The story of Nebraska’s 90-54 loss to Ohio State — the Huskers’ 20th straight loss in the Big Ten — could be told through OSU’s 15-0 run midway through the first half, or NU’s 13 consecutive missed shots, or its 15 turnovers, some of them dribbles off legs or feet.
Perhaps a play is a good place to start.
That’d be the one where, with just over a minute left in the first half, Nebraska unselfishly passed the ball from Kobe Webster to Thor Thorbjarnarson to Dalano Banton back to Webster, who, despite being wide open right under the hoop, dished the ball, two feet away, to center Yvan Ouedraogo — who promptly had his shot blocked.
Things went poorly even when NU had the best intentions. Open shots didn’t fall. Aggressive drives to the hoop didn’t work. Nebraska’s depth-challenged frontcourt couldn’t slow down Ohio State’s big men — three starting forwards hit 11 of 17 shots — and once NU’s defense had to collapse on those guys, OSU’s 3-pointers splashed through the hoop by the bushel.
Nebraska’s 3-pointers did not. Coach Fred Hoiberg’s offense is built on making them. In dropping to 4-6 overall and 0-3 in the league, the Huskers missed 28 of 33 from long range and 15 of 17 in the second half. NU finished the night with three assists.
“I’ve never seen a 3-to-15 assist-to-turnover ratio, as far as being in the seat that I’m in right now,” Hoiberg said afterward on Zoom. Despite the 36-point margin being the biggest loss of his college coaching career — Nebraska or Iowa State — Hoiberg was not outwardly angry. He was instead pragmatic about where the game went wrong — and stayed there.
First came the early misses — which Hoiberg called good looks. Next, a stretch of desert that rivaled any of the sand dunes of the Doc Sadler or Tim Miles eras, in which, from the 13:15 mark of the first half until halftime, NU missed 17 of 18 shots and scored all of eight points and trailed 38-21 at halftime as a result.

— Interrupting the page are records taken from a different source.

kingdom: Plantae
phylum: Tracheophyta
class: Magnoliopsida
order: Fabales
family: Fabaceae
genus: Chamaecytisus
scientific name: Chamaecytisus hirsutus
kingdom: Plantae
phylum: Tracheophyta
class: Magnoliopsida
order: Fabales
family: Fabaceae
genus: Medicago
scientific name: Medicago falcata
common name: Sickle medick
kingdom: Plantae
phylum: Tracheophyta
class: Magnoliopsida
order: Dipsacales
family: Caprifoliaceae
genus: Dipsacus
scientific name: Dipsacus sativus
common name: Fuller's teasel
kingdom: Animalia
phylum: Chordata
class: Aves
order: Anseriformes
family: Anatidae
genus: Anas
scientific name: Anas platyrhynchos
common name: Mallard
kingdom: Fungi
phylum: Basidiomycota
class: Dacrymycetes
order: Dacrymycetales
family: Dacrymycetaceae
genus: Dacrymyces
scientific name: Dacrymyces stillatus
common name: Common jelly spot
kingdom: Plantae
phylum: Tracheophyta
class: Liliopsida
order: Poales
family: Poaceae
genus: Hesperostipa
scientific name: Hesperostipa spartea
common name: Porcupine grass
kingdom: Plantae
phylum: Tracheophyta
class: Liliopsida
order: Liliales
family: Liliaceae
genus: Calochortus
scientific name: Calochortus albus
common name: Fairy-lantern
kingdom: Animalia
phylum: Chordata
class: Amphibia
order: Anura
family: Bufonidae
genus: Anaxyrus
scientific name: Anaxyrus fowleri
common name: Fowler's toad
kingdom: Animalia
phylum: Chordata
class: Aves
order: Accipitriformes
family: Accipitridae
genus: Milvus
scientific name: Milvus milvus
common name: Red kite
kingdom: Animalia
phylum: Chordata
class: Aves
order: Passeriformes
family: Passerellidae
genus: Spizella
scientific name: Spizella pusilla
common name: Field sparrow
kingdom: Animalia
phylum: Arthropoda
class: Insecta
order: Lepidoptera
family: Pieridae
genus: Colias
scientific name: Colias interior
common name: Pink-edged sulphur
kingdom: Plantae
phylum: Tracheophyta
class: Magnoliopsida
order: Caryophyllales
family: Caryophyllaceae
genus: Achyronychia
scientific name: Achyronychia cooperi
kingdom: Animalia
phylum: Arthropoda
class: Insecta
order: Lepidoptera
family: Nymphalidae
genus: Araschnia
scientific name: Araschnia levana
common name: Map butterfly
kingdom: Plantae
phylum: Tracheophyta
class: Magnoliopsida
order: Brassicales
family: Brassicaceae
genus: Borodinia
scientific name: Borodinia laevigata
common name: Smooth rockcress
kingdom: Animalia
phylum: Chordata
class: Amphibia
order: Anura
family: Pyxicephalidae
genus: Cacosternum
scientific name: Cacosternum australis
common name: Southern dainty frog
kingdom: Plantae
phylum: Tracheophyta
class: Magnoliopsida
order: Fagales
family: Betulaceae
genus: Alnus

“It’s just unfortunate that we can’t throw that thing in the ocean right now, but we can let that affect your overall approach to the little things that can keep you in a game like this,” Hoiberg said.
NU started the second half with a 3-point play from Trey McGowens that cut the Buckeyes’ lead to 14. That was the end of the evening’s good news.
OSU (8-2 and 2-2) responded with a 16-2 run that took just five minutes of game clock. It scored at will against Nebraska’s defense, hitting eight 3-pointers and shooting 54.8% from the floor in the second half alone. The Buckeyes weren’t the biggest guys Nebraska had faced, Ouedraogo said afterward, but they played physically. One 6-foot-8 freshman reserve, Zed Key, made all five of his shots and finished with 14 points. Ouedraogo, NU’s only experienced post, took just three shots in 21 minutes — he made just one — because he’s generally instructed to pass out to the perimeter when he doesn’t have a point-blank look.
The Buckeyes’ lead ballooned quickly to 35 and later 41 points, at 70-29 with 9:44 left. At that moment, Nebraska had made just three shots in the entire half. Coupled with the one shot it made over the final 13:15 of the first half, NU played the equivalent of an entire half — and then some — scoring 16 points. Teddy Allen led the team with 13 points. Lat Mayen added seven. Dalano Banton had arguably his worst game as a Husker, finishing with six points, zero assists and two turnovers. He missed all four 3-pointers he took.
“Mentally, I think it’s wearing on them more individually on what they can do to take the lid off that hoop,” Hoiberg said. “They’re putting in the time. I told a couple they’re putting too much time in. They’re coming in for a couple hours per night and getting up shots and try to do everything they can to get that feel where you go out in the game and you can knock some down.”
Hoiberg spent multiple days, between the Christmas Day loss to Michigan and Wednesday night’s loss, talking to players both as a group and individually about energy and their roles on the team while guarding against the “lip service” that can be paid to growth in practice that doesn’t translate to games.
Though frustrating, it’s apparently growth compared to last year’s 7-25 squad that didn’t have great practice habits, Ouedraogo said.
“People really care more about winning this year,” he said. “People are working more and more in the gym. So I don’t think it’s the same thing as last year. I just feel like we need a win, to start winning, just to start believe in ourselves, to see that we can do it.”
For the 20th straight time in conference play, Nebraska did not. Saturday night, the Huskers face a ranked Michigan State squad in every bit the deep funk as the Huskers. The Spartans, winless in the Big Ten, lost 81-56 at Minnesota on Monday. They’ll be hungry for a win. Hoiberg expects the same from his team that lost as badly as possible just days after a team meeting designed to prevent it.
“My faith is high in this group, and it always will be, no matter how many games we win this year, because they work and they love to play and they love to compete and they love being in the gym,” Hoiberg said. “And that’s where it starts as a competitor. When you go in there and you take it personal and you do everything you can and you pull yourself out it.”